The Blue Ridge Horse Trials were the second recognized horse trials to go on the calendar at Tryon, and it was exciting to not only have a new local fall recognized horse trial, since the Five Points stopped offering a full HT below Prelim for the last few years.
I signed up for the BRHT mostly because A) they advertised said horse trial as having the XC on the WEG course and B) they were discounting the stabling by $100. The fact that I have yet to be refunded said $100 is… annoying. And we’ll see- if they don’t pay me back be sure I will pitch an absolute fit. Ahem, anyways.
We arrived the day before the competition, and after the more recent memories of the too-small stalls at KYHP, it was pretty much amazing to find that Jack looked normal sized in the stalls at TIEC. And not only that, but there were ample (read: more than I could use) hooks on the walls for the various accruements that come with traveling and horses- I was easily able to set up my water buckets, hay net, and stall guard without pulling out any of the normal Tom-foolery (aka double sided hooks and the like). Not only that, but each stall already had a fan built in (though I added my own since the temps were/are still in the 90s) but that was a wonderful and unexpected bonus.
I walked Jack around the grounds to show him the way of things, since we don’t typically see such venues like Tryon, and he seemed to take it all in hand. The thing we seemed to dislike most was getting near the [previously named George Morris] Tryon Stadium, which has a pagoda for the humans, and high walls surrounding the warm up ring, as well as all sorts of jump standards being stored and trucks parked and in general, just lots to look at. Luckily the event was cornered off to one end of the facility, so this was not of consequence, but still got Jack a bit riled nonetheless.

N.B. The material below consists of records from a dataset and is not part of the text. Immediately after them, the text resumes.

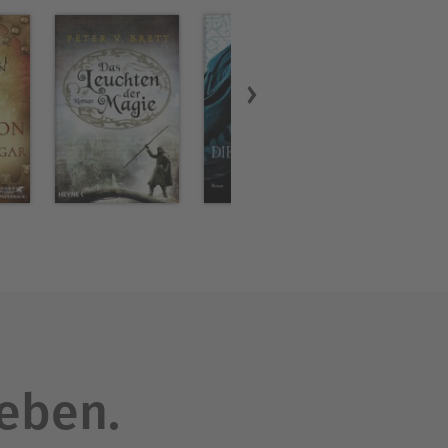
leben.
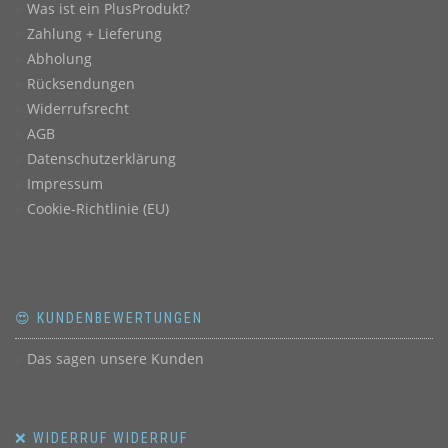
Was ist ein PlusProdukt?
Zahlung + Lieferung
Abholung
Rücksendungen
Widerrufsrecht
AGB
Datenschutzerklärung
Impressum
Cookie-Richtlinie (EU)
😍 KUNDENBEWERTUNGEN
Das sagen unsere Kunden
❌ WIDERRUF WIDERRUF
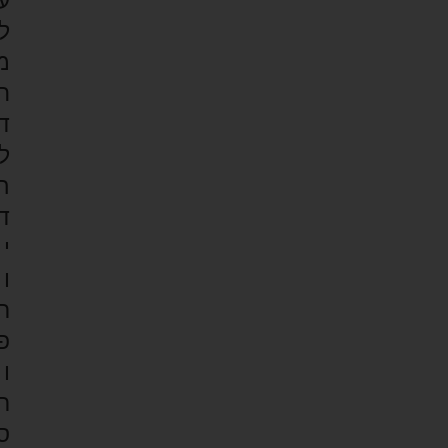
ע
ל
מ
ח
ד
ל
ה
ד
י
ו
ר
פ
ו
ר
ס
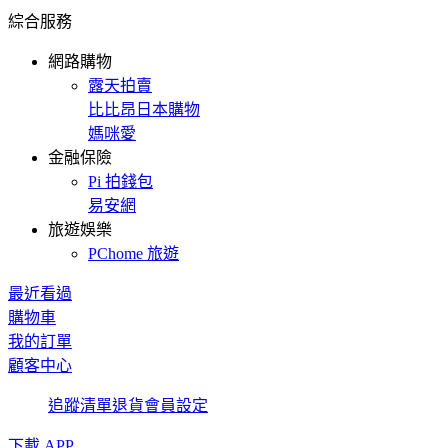
綜合服務
網路購物
露天拍賣
比比昂日本購物
媽咪愛
金融保險
Pi 拍錢包
易安網
旅遊娛樂
PChome 旅遊
最近看過
購物車
我的訂單
顧客中心
追蹤清單
退貨
會員設定
下載 APP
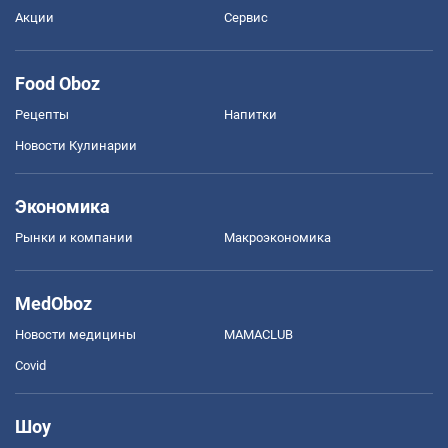
Акции
Сервис
Food Oboz
Рецепты
Напитки
Новости Кулинарии
Экономика
Рынки и компании
Mакроэкономика
MedOboz
Новости медицины
MAMACLUB
Covid
Шоу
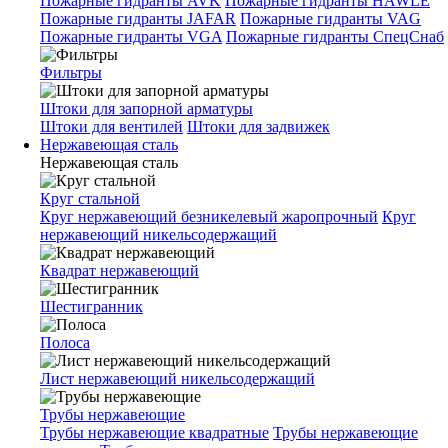
Пожарные гидранты AVK
Пожарные гидранты HAWLE
Пожарные гидранты JAFAR
Пожарные гидранты VAG
Пожарные гидранты VGA
Пожарные гидранты СпецСнаб
Фильтры
Штоки для запорной арматуры
Штоки для вентилей
Штоки для задвижек
Нержавеющая сталь
Нержавеющая сталь
Круг стальной
Круг нержавеющий безникелевый жаропрочный
Круг
нержавеющий никельсодержащий
Квадрат нержавеющий
Шестигранник
Полоса
Лист нержавеющий никельсодержащий
Трубы нержавеющие
Трубы нержавеющие квадратные
Трубы нержавеющие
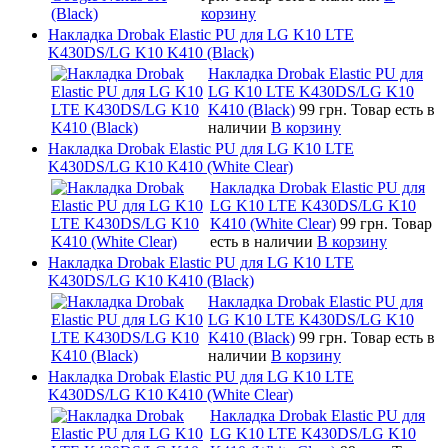
корзину
Накладка Drobak Elastic PU для LG K10 LTE
K430DS/LG K10 K410 (Black)
Накладка Drobak Elastic PU для
LG K10 LTE K430DS/LG K10
K410 (Black)
99 грн.
Товар есть в
наличии
В корзину
Накладка Drobak Elastic PU для LG K10 LTE
K430DS/LG K10 K410 (White Clear)
Накладка Drobak Elastic PU для
LG K10 LTE K430DS/LG K10
K410 (White Clear)
99 грн.
Товар
есть в наличии
В корзину
Накладка Drobak Elastic PU для LG K10 LTE
K430DS/LG K10 K410 (Black)
Накладка Drobak Elastic PU для
LG K10 LTE K430DS/LG K10
K410 (Black)
99 грн.
Товар есть в
наличии
В корзину
Накладка Drobak Elastic PU для LG K10 LTE
K430DS/LG K10 K410 (White Clear)
Накладка Drobak Elastic PU для
LG K10 LTE K430DS/LG K10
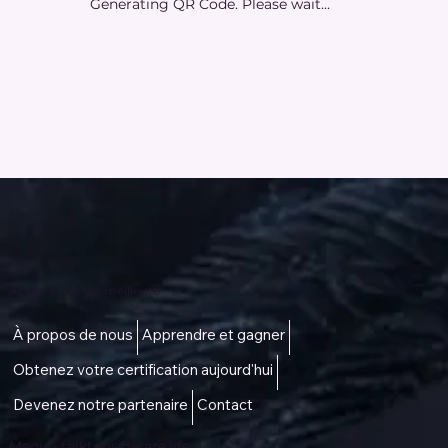
Generating QR Code. Please wait...
Accès à une vie meilleure
À propos de nous
Apprendre et gagner
Obtenez votre certification aujourd'hui
Devenez notre partenaire
Contact
Menu -
talktous@icare.life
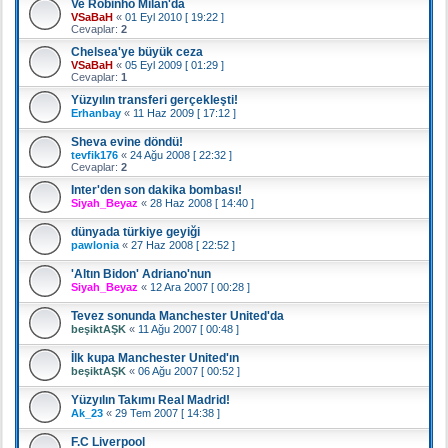
Ve Robinho Milan'da
VSaBaH
«
01 Eyl 2010 [ 19:22 ]
Cevaplar:
2
Chelsea'ye büyük ceza
VSaBaH
«
05 Eyl 2009 [ 01:29 ]
Cevaplar:
1
Yüzyılın transferi gerçekleşti!
Erhanbay
«
11 Haz 2009 [ 17:12 ]
Sheva evine döndü!
tevfik176
«
24 Ağu 2008 [ 22:32 ]
Cevaplar:
2
Inter'den son dakika bombası!
Siyah_Beyaz
«
28 Haz 2008 [ 14:40 ]
dünyada türkiye geyiği
pawlonia
«
27 Haz 2008 [ 22:52 ]
'Altın Bidon' Adriano'nun
Siyah_Beyaz
«
12 Ara 2007 [ 00:28 ]
Tevez sonunda Manchester United'da
beşiktAŞK
«
11 Ağu 2007 [ 00:48 ]
İlk kupa Manchester United'ın
beşiktAŞK
«
06 Ağu 2007 [ 00:52 ]
Yüzyılın Takımı Real Madrid!
Ak_23
«
29 Tem 2007 [ 14:38 ]
F.C Liverpool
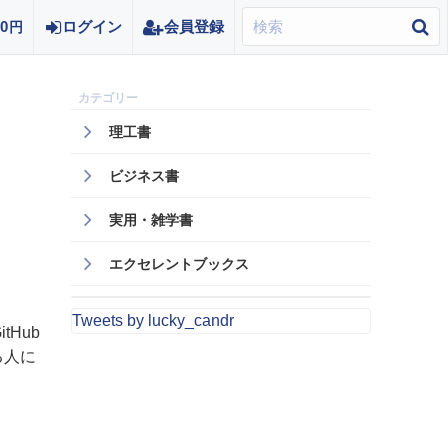
0
ログイン
会員登録
円
理工書
〉
ビジネス書
実用・雑学書
エクセレントブックス
Tweets by lucky_candr
Hub
る人に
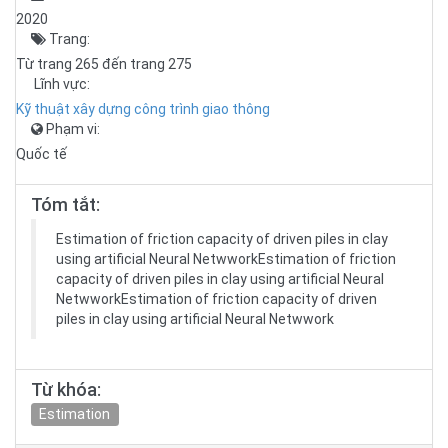
2020
Trang:
Từ trang 265 đến trang 275
Lĩnh vực:
Kỹ thuật xây dựng công trình giao thông
Phạm vi:
Quốc tế
Tóm tắt:
Estimation of friction capacity of driven piles in clay
using artificial Neural NetwworkEstimation of friction
capacity of driven piles in clay using artificial Neural
NetwworkEstimation of friction capacity of driven
piles in clay using artificial Neural Netwwork
Từ khóa:
Estimation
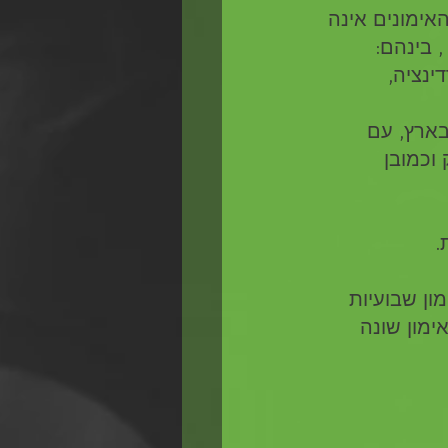
אימונים אינה 
 בינהם: 
ינציה, 
בארץ, עם 
וכמובן 
.
רץ אשר משלב 3 תכניות אימון שבועיות 
מון שונה 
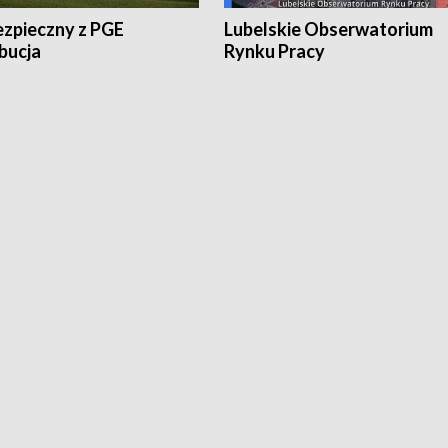
ezpieczny z PGE
Lubelskie Obserwatorium
bucja
Rynku Pracy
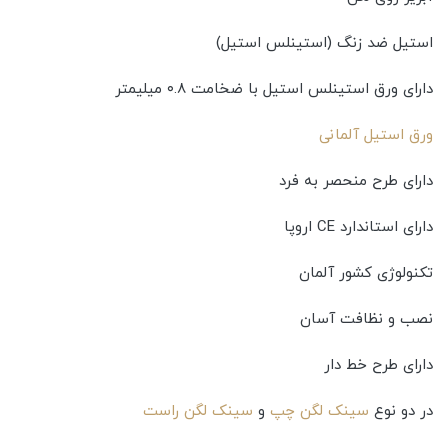
استیل ضد زنگ (استینلس استیل)
دارای ورق استینلس استیل با ضخامت ۰.۸ میلیمتر
ورق استیل آلمانی
دارای طرح منحصر به فرد
دارای استاندارد CE اروپا
تکنولوژی کشور آلمان
نصب و نظافت آسان
دارای طرح خط دار
در دو نوع
سینک لگن چپ
و
سینک لگن راست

The day of dressage (and showjumping, but that’s another post), I took him into a “temporary” tent ring to do our pre-ride, though much of this included watching a rather feral horse being lunged at one end. Once that horse left, I was less distracted and Jack gave me some really nice work (it’s occasionally my fault for being ADD/spooky, and I’ll own it in this case). Then a couple hours later I went out for my actual warm up for the test, giving ourselves 20 min to just refresh some of the things we’d been working on- namely the free walk, and transitions from walk-trot and trot-canter.

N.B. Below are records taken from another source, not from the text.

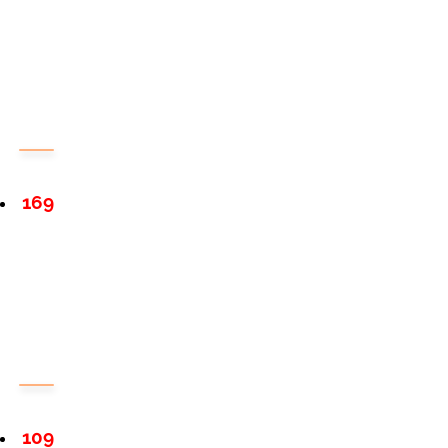
169
109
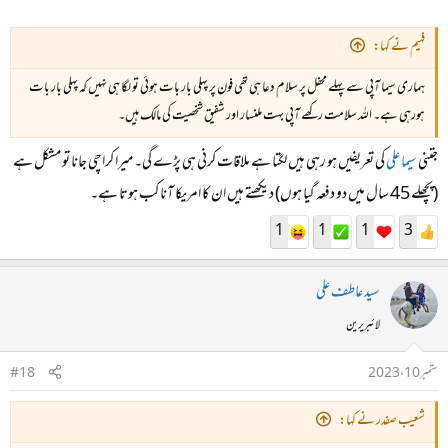
فہیم نے کہا:
ہماری سیما آپی سے پہلے محفل پر سلام دعا ہی تھی فون پر پہلی بار بات ہوئی تو لگا ہی نہیں کہ پہلی بار بات
ہورہی ہے۔ اللہ سلامت رکھے آپی بہت ملنسار اور شفیق شخصیت کی مالک ہیں۔
جتنی
سیما علی
کی تعریفیں ہو رہی ہیں لگتا ہے ملاقات کرنی ہی پڑے گی۔ میرا کراچی جانا تو مشکل ہے
(پچھلے 45 سال میں دو دفعہ گیا ہوں) دیکھتے ہیں ان کا امریکا آنا کب ہوتا ہے۔
1
1
1
3
سید عاطف علی
لائبریرین
ستمبر 10، 2023
#18
شعیب صفدر نے کہا:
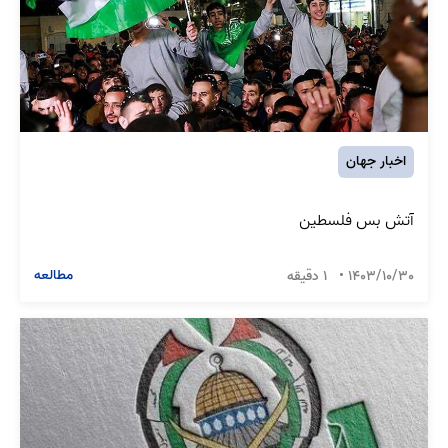
اخبار جهان
آتش بس فلسطین
مطالعه
1403/10/30
•
1 دقیقه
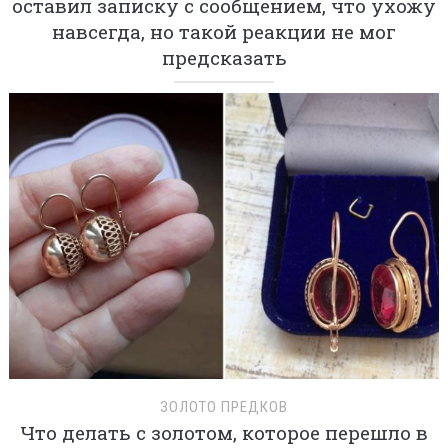
оставил записку с сообщением, что ухожу
навсегда, но такой реакции не мог
предсказать
ЗОЛОТО ПРЕДКОВ
Что делать с золотом, которое перешло в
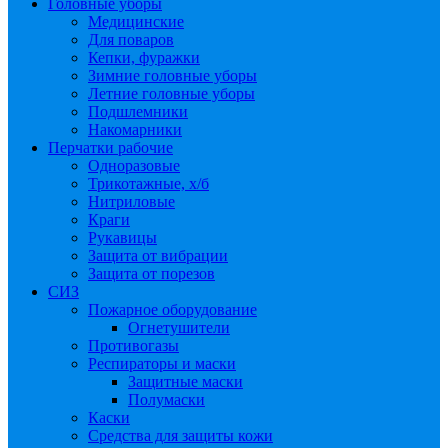
Головные уборы
Медицинские
Для поваров
Кепки, фуражки
Зимние головные уборы
Летние головные уборы
Подшлемники
Накомарники
Перчатки рабочие
Одноразовые
Трикотажные, х/б
Нитриловые
Краги
Рукавицы
Защита от вибрации
Защита от порезов
СИЗ
Пожарное оборудование
Огнетушители
Противогазы
Респираторы и маски
Защитные маски
Полумаски
Каски
Средства для защиты кожи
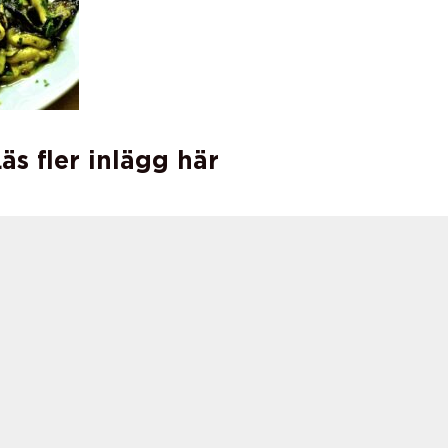
äs fler inlägg här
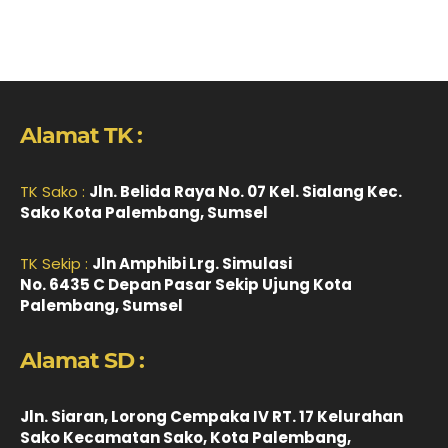
Alamat TK :
TK Sako :
Jln. Belida Raya No. 07 Kel. Sialang Kec.
Sako Kota Palembang, Sumsel
TK Sekip :
Jln Amphibi Lrg. Simulasi
No. 6435 C Depan Pasar Sekip Ujung Kota
Palembang, Sumsel
Alamat SD :
Jln. Siaran, Lorong Cempaka IV RT. 17 Kelurahan
Sako Kecamatan Sako, Kota Palembang,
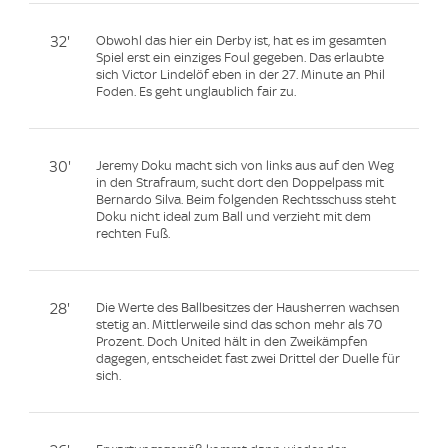
32'
Obwohl das hier ein Derby ist, hat es im gesamten
Spiel erst ein einziges Foul gegeben. Das erlaubte
sich Victor Lindelöf eben in der 27. Minute an Phil
Foden. Es geht unglaublich fair zu.
30'
Jeremy Doku macht sich von links aus auf den Weg
in den Strafraum, sucht dort den Doppelpass mit
Bernardo Silva. Beim folgenden Rechtsschuss steht
Doku nicht ideal zum Ball und verzieht mit dem
rechten Fuß.
28'
Die Werte des Ballbesitzes der Hausherren wachsen
stetig an. Mittlerweile sind das schon mehr als 70
Prozent. Doch United hält in den Zweikämpfen
dagegen, entscheidet fast zwei Drittel der Duelle für
sich.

If I had to judge my test just as I finished it, I would have put it at a 27. And this is only based on the scores that I’ve had before- but I was really happy with the balance and the straightness, both things I have been working hard on at home. I decided to forego some of the ‘forward’ that I had in my AEC test because I felt like at times I was running him off his feet, and focused on using bend and geometry to put together the best test that had the most relaxation (or at least what was possible given the environment). So while I felt like it was good, I did not in any way expect that judge to like us quite as much as she did.
A 17.9, then, put us tied for 1st. As it happened, our partner in the tie was a familiar pair- they had schooled with us the day that I fell off the second time at Will Faudree’s amazing facility. Considering he’s gone intermediate, I am pretty okay with that!